What the exercise asks: Please report how many lines in the data below contain "height". Nothing besides the number should be written.

Supplied records:

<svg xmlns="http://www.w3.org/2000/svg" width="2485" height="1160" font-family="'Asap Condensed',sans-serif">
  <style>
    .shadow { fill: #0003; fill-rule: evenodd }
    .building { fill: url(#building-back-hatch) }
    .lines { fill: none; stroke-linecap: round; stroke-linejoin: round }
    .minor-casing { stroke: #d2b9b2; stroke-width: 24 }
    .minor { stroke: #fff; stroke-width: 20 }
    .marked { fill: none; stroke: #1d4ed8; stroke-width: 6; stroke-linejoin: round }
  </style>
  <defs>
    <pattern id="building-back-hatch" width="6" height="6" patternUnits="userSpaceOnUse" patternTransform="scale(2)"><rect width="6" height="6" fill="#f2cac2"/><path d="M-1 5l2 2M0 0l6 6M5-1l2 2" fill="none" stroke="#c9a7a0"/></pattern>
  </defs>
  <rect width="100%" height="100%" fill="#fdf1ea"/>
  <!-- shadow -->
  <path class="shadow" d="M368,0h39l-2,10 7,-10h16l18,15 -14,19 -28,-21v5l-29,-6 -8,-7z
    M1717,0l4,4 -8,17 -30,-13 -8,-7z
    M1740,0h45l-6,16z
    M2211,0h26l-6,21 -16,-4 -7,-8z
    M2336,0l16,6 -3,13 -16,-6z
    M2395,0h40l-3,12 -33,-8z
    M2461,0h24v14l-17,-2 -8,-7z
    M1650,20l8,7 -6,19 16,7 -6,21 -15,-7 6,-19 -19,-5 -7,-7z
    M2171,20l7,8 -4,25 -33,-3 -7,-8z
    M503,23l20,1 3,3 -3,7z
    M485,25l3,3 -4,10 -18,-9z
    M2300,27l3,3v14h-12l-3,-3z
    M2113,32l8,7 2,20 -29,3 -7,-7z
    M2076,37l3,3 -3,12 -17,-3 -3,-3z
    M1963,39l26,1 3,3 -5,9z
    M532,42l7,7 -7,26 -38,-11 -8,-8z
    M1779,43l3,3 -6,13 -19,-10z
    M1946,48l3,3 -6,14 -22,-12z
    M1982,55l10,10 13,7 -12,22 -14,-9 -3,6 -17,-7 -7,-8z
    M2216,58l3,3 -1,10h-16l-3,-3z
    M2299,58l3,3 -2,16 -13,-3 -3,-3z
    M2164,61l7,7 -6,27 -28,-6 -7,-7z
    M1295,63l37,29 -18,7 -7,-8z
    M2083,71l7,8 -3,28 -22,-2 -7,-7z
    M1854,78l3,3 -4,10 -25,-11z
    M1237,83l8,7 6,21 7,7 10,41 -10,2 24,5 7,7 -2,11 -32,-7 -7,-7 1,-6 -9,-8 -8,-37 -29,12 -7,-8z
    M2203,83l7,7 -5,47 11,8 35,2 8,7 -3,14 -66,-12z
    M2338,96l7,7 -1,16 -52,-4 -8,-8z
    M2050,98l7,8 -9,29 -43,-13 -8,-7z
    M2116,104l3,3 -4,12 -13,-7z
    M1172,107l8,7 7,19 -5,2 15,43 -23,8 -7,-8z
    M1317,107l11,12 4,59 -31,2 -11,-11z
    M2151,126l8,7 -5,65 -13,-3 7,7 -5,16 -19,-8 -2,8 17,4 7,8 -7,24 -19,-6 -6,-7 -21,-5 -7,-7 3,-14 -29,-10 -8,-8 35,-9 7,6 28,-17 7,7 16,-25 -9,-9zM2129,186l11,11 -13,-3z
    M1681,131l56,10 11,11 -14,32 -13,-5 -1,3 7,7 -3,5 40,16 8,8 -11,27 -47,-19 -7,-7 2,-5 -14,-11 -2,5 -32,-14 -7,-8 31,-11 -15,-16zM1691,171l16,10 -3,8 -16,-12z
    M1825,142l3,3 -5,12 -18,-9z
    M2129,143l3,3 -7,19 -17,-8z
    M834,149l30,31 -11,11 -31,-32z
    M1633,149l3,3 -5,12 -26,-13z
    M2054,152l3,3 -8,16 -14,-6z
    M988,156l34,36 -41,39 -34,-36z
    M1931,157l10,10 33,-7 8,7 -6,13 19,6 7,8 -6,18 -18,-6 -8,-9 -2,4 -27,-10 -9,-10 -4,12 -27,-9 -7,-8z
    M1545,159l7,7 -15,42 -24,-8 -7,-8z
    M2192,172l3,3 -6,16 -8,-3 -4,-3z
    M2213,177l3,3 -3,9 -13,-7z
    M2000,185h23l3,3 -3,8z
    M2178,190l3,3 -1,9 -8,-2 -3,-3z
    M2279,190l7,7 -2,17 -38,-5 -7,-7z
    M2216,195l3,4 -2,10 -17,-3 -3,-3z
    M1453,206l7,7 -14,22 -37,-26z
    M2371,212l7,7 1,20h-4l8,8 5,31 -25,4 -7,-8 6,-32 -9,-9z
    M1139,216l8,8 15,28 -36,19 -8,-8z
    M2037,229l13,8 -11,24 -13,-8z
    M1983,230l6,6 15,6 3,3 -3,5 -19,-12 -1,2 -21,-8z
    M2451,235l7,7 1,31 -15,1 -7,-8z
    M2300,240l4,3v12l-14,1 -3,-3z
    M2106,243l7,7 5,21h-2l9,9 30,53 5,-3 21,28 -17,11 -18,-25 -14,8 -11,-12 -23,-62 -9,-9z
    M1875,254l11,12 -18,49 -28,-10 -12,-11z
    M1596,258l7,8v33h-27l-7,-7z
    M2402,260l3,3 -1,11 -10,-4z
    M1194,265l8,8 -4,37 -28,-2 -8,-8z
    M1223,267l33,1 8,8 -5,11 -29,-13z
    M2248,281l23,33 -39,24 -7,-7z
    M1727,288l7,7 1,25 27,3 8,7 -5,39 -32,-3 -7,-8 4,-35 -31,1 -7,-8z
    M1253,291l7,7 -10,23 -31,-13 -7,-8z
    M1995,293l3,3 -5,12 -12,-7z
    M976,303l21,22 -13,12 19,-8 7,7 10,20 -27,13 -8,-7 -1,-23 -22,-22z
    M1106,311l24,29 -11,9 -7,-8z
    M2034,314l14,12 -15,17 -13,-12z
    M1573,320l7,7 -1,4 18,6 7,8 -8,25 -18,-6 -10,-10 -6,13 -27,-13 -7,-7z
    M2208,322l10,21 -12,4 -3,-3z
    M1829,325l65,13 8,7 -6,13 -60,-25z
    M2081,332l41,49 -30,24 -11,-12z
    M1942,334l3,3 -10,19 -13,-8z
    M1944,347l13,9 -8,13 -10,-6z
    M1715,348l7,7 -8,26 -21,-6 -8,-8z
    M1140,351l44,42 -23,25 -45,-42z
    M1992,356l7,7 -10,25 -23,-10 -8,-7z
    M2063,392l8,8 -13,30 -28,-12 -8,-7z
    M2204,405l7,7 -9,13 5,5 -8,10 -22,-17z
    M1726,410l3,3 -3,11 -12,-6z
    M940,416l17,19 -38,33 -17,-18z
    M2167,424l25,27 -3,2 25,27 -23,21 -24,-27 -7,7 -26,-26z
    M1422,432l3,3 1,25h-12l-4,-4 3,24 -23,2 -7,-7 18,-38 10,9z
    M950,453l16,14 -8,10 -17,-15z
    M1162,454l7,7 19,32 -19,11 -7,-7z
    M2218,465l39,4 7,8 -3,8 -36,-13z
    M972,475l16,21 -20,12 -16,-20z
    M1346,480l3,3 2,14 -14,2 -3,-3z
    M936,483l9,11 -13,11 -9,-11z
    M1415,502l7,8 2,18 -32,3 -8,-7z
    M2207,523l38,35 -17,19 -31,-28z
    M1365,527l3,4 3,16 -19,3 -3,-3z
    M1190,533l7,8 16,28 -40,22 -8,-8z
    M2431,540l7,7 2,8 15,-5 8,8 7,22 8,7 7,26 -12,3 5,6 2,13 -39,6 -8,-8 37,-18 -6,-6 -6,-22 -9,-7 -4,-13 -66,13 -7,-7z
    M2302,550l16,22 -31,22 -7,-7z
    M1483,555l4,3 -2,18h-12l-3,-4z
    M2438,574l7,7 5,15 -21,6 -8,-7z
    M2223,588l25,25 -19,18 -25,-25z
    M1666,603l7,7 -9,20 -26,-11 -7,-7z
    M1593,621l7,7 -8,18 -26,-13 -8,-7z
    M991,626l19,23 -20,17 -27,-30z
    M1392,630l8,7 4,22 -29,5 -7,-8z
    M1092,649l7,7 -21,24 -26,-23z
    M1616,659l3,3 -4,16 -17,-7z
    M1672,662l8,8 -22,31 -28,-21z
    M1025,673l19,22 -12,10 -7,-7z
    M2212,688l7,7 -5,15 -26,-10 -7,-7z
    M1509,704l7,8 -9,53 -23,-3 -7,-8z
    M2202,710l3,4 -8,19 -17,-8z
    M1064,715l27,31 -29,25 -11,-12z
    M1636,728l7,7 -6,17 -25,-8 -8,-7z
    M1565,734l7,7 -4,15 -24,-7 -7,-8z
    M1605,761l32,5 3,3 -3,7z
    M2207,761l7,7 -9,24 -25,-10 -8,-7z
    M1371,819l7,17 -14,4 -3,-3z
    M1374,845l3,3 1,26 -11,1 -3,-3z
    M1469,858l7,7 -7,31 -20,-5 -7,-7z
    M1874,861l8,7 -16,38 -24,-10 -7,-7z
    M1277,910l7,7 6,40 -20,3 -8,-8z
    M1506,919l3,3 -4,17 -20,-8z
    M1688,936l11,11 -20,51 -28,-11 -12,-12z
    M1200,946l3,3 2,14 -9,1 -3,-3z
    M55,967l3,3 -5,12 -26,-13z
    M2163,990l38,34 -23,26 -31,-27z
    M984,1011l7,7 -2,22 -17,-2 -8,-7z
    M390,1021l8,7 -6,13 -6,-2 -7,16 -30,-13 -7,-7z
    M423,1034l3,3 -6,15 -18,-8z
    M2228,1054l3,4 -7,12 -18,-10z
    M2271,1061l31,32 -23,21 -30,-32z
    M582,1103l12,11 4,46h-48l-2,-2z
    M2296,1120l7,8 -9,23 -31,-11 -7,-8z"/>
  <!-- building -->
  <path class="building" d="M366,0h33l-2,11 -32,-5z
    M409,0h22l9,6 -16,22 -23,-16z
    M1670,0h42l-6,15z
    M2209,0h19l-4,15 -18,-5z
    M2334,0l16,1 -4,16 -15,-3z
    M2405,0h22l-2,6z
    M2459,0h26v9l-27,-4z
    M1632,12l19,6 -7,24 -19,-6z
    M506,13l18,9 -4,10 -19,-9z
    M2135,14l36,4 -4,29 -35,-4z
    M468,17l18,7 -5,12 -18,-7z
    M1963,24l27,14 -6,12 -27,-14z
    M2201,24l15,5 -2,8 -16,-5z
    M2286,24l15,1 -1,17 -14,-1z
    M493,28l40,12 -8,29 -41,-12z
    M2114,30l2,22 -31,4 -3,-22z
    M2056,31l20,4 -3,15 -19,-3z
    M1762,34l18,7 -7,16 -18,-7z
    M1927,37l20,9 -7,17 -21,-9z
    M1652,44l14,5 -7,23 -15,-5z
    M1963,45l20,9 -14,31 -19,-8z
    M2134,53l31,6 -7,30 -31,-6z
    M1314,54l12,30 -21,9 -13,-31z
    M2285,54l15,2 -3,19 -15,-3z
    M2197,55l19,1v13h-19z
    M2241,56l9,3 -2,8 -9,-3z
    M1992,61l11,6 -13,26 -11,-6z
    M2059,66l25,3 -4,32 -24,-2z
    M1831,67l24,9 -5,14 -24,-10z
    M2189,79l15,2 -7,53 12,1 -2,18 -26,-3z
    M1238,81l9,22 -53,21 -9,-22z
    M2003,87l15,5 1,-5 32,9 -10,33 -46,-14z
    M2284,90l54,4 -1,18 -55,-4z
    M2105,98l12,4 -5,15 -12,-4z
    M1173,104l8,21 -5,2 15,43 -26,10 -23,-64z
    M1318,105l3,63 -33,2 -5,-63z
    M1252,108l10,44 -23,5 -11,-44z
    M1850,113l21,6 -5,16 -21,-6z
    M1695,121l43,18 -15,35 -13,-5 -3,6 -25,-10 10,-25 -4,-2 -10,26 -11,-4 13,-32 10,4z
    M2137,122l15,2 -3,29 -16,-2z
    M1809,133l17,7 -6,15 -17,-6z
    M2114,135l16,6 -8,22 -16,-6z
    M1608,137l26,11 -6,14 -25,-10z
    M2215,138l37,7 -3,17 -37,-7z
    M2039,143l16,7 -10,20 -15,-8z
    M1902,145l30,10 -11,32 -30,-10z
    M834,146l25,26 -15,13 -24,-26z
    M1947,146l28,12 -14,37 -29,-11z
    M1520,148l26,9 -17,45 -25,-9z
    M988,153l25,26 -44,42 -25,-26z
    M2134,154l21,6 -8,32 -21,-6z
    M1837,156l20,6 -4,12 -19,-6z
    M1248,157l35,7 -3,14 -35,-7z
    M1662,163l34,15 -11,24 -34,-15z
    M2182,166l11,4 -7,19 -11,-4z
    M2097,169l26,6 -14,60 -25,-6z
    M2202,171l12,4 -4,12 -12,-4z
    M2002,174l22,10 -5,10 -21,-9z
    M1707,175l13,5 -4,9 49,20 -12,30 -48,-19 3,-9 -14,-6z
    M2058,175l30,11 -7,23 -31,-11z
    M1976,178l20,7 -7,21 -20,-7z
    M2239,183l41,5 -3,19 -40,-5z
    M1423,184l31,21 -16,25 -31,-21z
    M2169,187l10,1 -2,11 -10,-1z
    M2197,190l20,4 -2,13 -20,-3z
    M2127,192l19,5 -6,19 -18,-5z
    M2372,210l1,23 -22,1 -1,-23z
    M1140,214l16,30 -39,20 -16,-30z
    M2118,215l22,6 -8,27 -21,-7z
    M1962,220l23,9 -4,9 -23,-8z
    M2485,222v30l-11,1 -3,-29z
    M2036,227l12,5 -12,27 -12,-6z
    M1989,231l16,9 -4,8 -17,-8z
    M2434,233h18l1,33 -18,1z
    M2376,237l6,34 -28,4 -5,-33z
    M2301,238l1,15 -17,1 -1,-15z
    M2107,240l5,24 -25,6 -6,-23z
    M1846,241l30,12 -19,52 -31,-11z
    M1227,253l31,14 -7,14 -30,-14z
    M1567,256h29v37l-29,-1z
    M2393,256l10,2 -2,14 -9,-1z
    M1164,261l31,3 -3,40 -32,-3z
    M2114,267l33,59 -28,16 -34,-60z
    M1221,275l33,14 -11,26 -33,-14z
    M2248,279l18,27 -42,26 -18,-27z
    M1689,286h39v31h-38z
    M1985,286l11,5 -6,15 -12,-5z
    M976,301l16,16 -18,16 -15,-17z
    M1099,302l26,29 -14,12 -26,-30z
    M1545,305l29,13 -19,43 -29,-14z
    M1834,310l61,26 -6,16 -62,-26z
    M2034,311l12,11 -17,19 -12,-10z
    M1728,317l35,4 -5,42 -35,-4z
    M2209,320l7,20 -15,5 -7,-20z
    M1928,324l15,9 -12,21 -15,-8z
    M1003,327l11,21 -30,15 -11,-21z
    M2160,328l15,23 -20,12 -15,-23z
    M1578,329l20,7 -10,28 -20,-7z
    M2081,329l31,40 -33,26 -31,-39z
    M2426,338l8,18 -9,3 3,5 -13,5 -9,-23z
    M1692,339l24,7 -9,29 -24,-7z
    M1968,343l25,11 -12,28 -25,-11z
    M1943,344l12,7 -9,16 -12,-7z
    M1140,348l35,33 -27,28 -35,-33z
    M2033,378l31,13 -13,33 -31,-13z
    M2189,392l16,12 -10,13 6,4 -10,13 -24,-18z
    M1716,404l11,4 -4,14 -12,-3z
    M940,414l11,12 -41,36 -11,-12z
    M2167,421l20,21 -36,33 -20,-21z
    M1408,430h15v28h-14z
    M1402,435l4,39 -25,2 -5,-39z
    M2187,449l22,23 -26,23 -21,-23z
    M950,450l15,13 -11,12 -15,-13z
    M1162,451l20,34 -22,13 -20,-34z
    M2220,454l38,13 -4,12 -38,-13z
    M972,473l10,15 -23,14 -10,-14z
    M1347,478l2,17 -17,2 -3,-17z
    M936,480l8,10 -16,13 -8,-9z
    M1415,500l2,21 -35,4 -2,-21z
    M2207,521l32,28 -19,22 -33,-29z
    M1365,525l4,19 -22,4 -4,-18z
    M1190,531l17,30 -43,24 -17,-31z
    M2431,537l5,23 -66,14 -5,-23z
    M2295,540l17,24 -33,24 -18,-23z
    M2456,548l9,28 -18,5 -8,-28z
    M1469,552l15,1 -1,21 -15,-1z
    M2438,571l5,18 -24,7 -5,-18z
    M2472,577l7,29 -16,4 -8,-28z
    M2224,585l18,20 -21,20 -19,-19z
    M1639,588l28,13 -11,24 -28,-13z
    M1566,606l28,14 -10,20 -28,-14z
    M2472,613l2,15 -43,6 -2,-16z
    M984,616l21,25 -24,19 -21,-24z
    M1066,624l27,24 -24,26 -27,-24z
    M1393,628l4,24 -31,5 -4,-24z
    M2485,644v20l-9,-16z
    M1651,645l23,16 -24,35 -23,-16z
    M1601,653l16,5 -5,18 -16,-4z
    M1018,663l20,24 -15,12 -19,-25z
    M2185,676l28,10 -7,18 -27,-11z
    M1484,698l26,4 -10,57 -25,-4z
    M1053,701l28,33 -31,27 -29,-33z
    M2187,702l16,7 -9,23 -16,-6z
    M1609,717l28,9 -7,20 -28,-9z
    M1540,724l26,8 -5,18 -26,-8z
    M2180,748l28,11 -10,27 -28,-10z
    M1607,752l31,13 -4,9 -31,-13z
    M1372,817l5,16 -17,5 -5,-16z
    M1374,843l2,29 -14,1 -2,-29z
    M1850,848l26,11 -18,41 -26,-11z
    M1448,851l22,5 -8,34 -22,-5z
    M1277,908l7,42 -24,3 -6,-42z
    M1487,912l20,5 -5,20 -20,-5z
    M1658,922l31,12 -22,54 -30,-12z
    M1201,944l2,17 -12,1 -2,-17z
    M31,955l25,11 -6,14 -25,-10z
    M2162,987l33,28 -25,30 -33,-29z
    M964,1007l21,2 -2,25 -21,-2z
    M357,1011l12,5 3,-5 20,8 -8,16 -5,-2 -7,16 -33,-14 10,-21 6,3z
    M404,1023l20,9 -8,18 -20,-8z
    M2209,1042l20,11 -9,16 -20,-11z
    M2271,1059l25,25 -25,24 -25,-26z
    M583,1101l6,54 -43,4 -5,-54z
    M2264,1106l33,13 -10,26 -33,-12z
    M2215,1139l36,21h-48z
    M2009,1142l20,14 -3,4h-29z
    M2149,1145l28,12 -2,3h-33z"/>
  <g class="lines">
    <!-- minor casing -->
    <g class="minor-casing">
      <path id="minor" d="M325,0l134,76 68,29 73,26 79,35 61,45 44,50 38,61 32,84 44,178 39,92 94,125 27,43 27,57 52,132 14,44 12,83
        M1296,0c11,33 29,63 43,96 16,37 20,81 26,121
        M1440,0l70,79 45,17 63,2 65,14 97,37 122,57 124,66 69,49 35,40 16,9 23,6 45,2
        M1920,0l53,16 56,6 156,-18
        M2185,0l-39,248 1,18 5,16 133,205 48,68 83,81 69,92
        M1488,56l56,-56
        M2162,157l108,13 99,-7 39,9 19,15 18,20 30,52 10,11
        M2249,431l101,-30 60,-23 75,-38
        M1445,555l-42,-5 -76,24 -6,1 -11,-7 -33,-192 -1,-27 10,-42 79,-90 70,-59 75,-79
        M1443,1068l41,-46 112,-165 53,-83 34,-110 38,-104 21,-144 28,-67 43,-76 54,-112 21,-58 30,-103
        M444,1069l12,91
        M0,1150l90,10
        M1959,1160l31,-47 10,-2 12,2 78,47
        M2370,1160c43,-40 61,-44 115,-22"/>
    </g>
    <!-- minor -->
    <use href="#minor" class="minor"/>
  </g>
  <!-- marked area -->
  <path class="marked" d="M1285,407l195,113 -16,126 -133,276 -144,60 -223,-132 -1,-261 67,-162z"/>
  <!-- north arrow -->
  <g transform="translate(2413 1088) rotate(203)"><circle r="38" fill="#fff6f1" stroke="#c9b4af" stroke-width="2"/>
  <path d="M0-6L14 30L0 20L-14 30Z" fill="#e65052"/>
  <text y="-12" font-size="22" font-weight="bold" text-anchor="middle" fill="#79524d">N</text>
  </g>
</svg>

Solved exercise: 3